Cross-laminated timber panels are becoming commonplace in small buildings in continental Europe, but the technology now is reaching new heights in the U.K. A 33.3-meter-high residential building in London will, say its designers, be the world’s tallest to use the innovative material structurally.

Designed to incorporate more than 3,850 cu m of the material, also called CLT, the Dalston Lane building also represents the material’s largest use, adds Waugh Thistleton Architects. The architect pioneered tall CLT structures in the U.K. with completion six years ago of the eight-story Stadthaus apartment building in London. The 16,000-sq-m Dalston Lane building will contain 121 apartments and commercial space formed mainly by more than 28,000 sq m of wall and floor CLT panels supporting most of the vertical and horizontal loads. They consist of generally five layers of solid-sawn lumber with adjacent layers at right angles and bonded with structural adhesive (see related story, p. 36). Rising from a concrete slab one floor above street level, the panels will be covered by brick cladding for weather protection.

Dalston Lane weighs “substantially” less than a concrete version of the building, says the designer. In addition, the building’s carbon footprint is 60% less than it would be with concrete. Sequestered carbon, captured during tree growth, further reduces CLT’s environmental impact. These aspects helped the developer Regal Homes Ltd. secure local approval for a larger building on the site than might otherwise have been allowed, says CEO Simon De Friend.

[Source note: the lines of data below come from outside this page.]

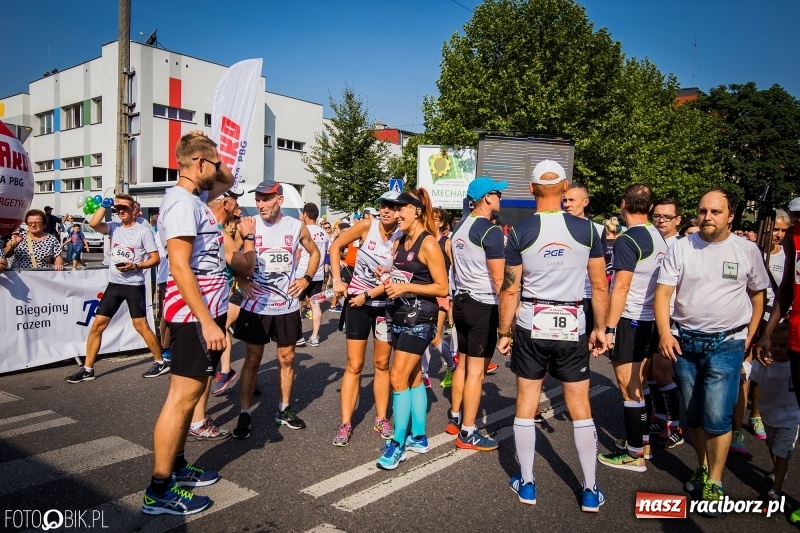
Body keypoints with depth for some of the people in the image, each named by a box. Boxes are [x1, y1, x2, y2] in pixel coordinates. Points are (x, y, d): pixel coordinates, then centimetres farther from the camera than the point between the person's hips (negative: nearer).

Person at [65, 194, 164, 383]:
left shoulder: (143, 231, -6)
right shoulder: (114, 227, 7)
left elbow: (155, 258, -7)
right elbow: (93, 224, -13)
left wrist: (135, 266, -19)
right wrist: (104, 204, -6)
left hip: (134, 285, -5)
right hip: (114, 284, 5)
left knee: (141, 325, -4)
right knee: (97, 324, 3)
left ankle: (160, 362, 11)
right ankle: (87, 369, 12)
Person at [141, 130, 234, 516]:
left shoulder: (195, 197, 11)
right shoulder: (181, 203, -17)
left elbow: (228, 181, 32)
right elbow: (180, 270, -23)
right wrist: (206, 322, -24)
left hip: (208, 309, 10)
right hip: (194, 314, -10)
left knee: (192, 392, 17)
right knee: (182, 397, -4)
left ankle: (176, 466, 30)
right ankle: (159, 490, 7)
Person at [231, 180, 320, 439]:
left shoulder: (297, 227, -1)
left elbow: (314, 253, 14)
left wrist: (307, 278, 2)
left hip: (287, 306, 2)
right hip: (255, 305, -2)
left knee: (286, 358, 11)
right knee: (252, 360, 4)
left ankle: (284, 410, 26)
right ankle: (245, 414, 15)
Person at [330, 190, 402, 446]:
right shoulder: (367, 226, -9)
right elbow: (336, 246, -3)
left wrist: (368, 294, -16)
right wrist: (337, 279, -9)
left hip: (385, 304, 1)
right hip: (357, 302, -1)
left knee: (381, 364, 13)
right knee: (354, 365, 3)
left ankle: (381, 418, 26)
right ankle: (345, 423, 11)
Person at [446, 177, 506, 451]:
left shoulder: (460, 228, 11)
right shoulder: (491, 231, -15)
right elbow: (499, 278, -17)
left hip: (462, 302, 9)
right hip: (483, 306, -8)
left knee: (463, 364, 17)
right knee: (476, 371, -2)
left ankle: (454, 419, 28)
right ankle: (467, 433, 6)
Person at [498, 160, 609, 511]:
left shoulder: (520, 232, -7)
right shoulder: (586, 229, -3)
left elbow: (510, 290, -6)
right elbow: (600, 287, -1)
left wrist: (504, 333, 4)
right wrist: (600, 329, 10)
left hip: (531, 326, -1)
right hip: (572, 327, 1)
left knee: (526, 405, 11)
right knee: (580, 408, 12)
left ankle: (527, 484, 22)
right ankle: (591, 490, 20)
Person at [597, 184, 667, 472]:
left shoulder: (627, 240, -17)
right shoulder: (658, 237, 9)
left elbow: (621, 287, -20)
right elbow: (655, 281, 14)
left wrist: (609, 327, -18)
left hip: (629, 320, -9)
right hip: (650, 319, 9)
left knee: (629, 388, 0)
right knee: (640, 384, 18)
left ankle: (635, 454, 8)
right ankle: (643, 442, 29)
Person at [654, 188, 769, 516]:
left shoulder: (747, 251, 0)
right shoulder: (681, 248, -1)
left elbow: (758, 294, 11)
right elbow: (663, 292, -5)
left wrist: (749, 337, 5)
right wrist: (665, 333, -17)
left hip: (726, 344, -2)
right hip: (684, 342, 2)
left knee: (716, 416, -8)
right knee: (692, 414, 12)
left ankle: (714, 482, 8)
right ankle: (703, 468, 32)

Standardized European Union design codes, known as Eurocodes, provide a “good basis” for engineering, says Gavin White, building director for project engineer Ramboll U.K. Ltd. The codes cite the use of 12.5-mm-thick dry liner to provide protection before the timber chars—typically at a rate of around 0.7 mm per minute. The fire rating on the building is generally 90 minutes, with 120 minutes in critical areas.

CLT products themselves are not covered by Eurocodes, so manufacturers use an accreditation system called European Technical Assessment to demonstrate compliance with E.U. legislation. “But there are still questions you come up with,” says White. Researchers at Imperial College London are, for example, investigating potential corner crushing and connection design for panels subjected to high in-plane horizontal forces, as in shear walls.

CLT subcontractor B&K Structures Ltd. started on the Dalston Lane site this summer. Construction is set to finish by October. Originally a steel contractor, B&K moved into timber in 2008. It now divides its $40-million annual revenue about equally between CLT and glulam, says engineering manager Greg Cooper. The firm has an exclusive deal to use timber products from Austria’s Binderholz GmbH. To secure required technical support, “we had to align ourselves with a major supplier,” he says. Erectors use small screwed L-shaped galvanized steel brackets to tie partition walls to floors and ceilings, and to each other at corners. Shear walls, offering lateral stability, are held with stouter brackets that are more than 60 cm tall by 75 cm wide, each fixed with over 50 nails. Attached to the tops and bottoms of walls, the brackets are bolted together between floors.

The building kit nature of CLT can reduce erection time by one-third, says the architect. But because all structural and nonstructural components are manufactured, the design effort needs significant front loading. Also, the inability to fast-track work requires the site to be idle initially for longer periods than with conventional building approaches.